これらは、見ることと心が大きく関わっていることを教えてくれます。 人によっては、眼に写る現象と心が直結しやすいタイプや 眼の前の現象から心が離れやすいタイプなど、様々な見方の癖があります。
スポーツをするには、前者が有利ですし、 芸術家のように想像力を必要とするなら後者が向いているでしょう。また、時と場合に応じて両者を使い分けるアイテクニックを身につけることも必要です。

眼と心のつながりには個人差があるため、視覚能力の測定では、見る意識を無視するわけにはいきません。心とのつながりを知ることで、必要に応じた「良い眼」に改善することができるのです。

光学機能(視力など)と運動機能(眼球運動など)のことを「外の眼」とし、中央情報処理機能(心・見る意識など)を「内の眼」とし
分けて考えてみると、分析や改善の効率が高まります。



スポーツにおいて、心・技・体の充実は欠かせません。
しかしこれらが素晴らしい能力を持っていたとしても、眼から外界の情報入力がなければ、実力を発揮することは出来ません。

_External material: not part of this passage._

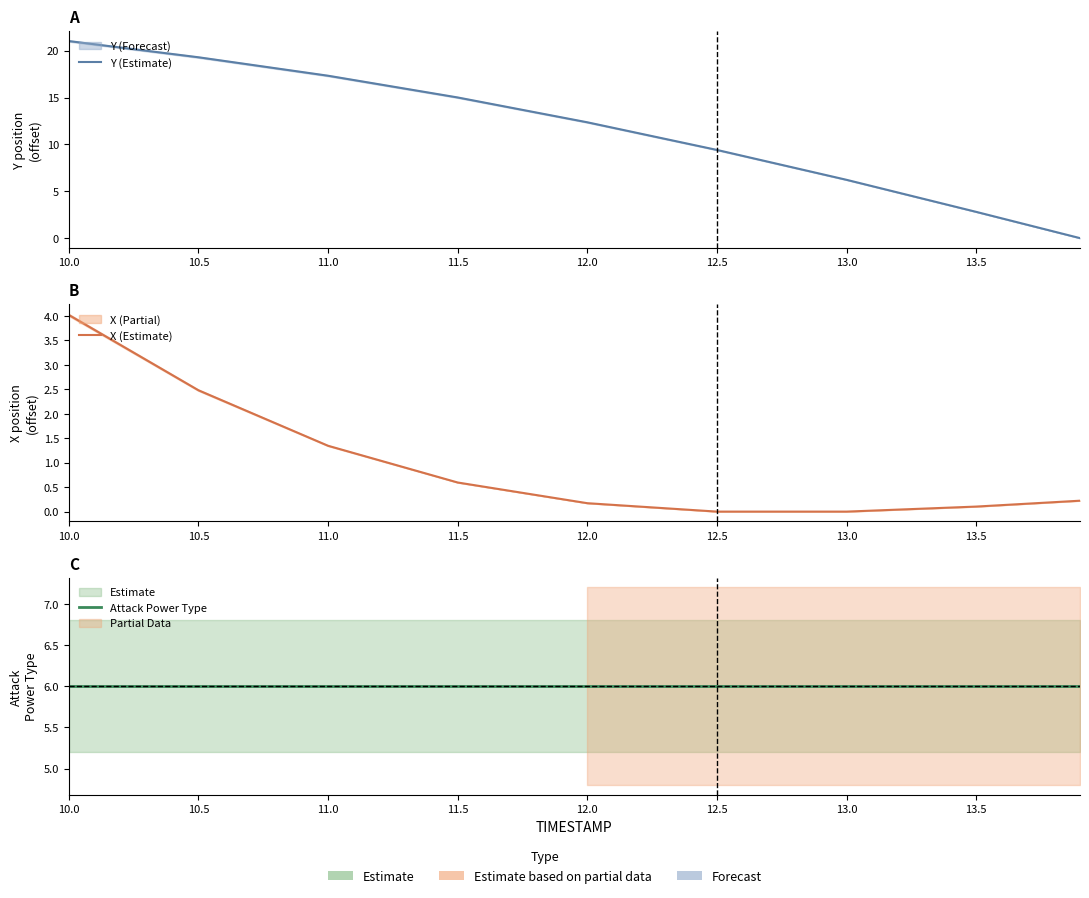

What is the greatest value displayed?

21.0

そのため、眼(視覚)の能力を高めることは、パフォーマンス向上の大きな要素になります。
外の眼
情報入力に用いる目の器官や機能。
入力するためのハード部分。
内の眼
眼を通し、脳に入力された情報の位置や距離などの空間配置の識別や、対象物の意味、次に見るための意識を思い浮べる脳内処理。 入力されたものを処理するソフト部分。
 外の眼と内の眼がオートマチックな接続状態でなければ、身体は見えたものに対し正確に早く反応しません。 内の眼と外の眼が一致しないと、気持ちと行動が空回りする結果となります。 

内の眼は、経験や学習によって引出しを増やし、見えないものを観るための眼を作ることで充実します。そして外の眼との一致感を身につけることで、心・技・体も大きく活かされます。